Power wise a Single action is definatly up to the task. Is it the best choice for most people? no. Capacity wise, yes, you have a lower number or rounds available, and a slower reload speed. But, it's not how many rounds you have, or who gets off the first shot, or the most shots even, it's who gets the first Center of Mass HIT that counts most of the time.
A 1911 is Not an obsession, it's simply a recognition that it's THE Gun. :-) All others are runner ups. And hey, if all else fails, aim for the nose and fling it to knock out your foe. Let's see y'all do that with a kel-Tec. ;-)
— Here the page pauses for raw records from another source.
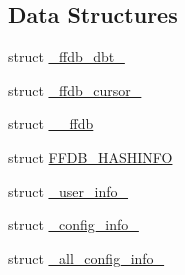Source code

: \subsection*{Data Structures}
\begin{DoxyCompactItemize}
\item 
struct \mbox{\hyperlink{struct__ffdb__dbt__}{\+\_\+ffdb\+\_\+dbt\+\_\+}}
\item 
struct \mbox{\hyperlink{struct__ffdb__cursor__}{\+\_\+ffdb\+\_\+cursor\+\_\+}}
\item 
struct \mbox{\hyperlink{struct____ffdb}{\+\_\+\+\_\+ffdb}}
\item 
struct \mbox{\hyperlink{structFFDB__HASHINFO}{F\+F\+D\+B\+\_\+\+H\+A\+S\+H\+I\+N\+FO}}
\item 
struct \mbox{\hyperlink{struct__user__info__}{\+\_\+user\+\_\+info\+\_\+}}
\item 
struct \mbox{\hyperlink{struct__config__info__}{\+\_\+config\+\_\+info\+\_\+}}
\item 
struct \mbox{\hyperlink{struct__all__config__info__}{\+\_\+all\+\_\+config\+\_\+info\+\_\+}}
\end{DoxyCompactItemize}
Like many have said I have shot SASS for years shooting SA's is good practiced and is good for eye hand coordination, but to carry a Vaquero for EDC no too bulky and heavy compared to modern guns. Speed I do not think is a factor either I can do the 5 round of .45 LC in less than 3 seconds as well in a 5 inch steel plate at 15 feet.
Now when I go hunting in the mountain (250 gr CorBon's) or out on the high plains (Snake rounds) I will carry my .45 LC Vaquero in my western rig would not consider the 9MM Glock on any day.
Though anyone looking down the bore of a .44 mag or .45 LC and seeing the lead in the cylinders you gots to know is intimidated
Son remeber this and you will go far ........
"The gunfight is in the head, not in the hands."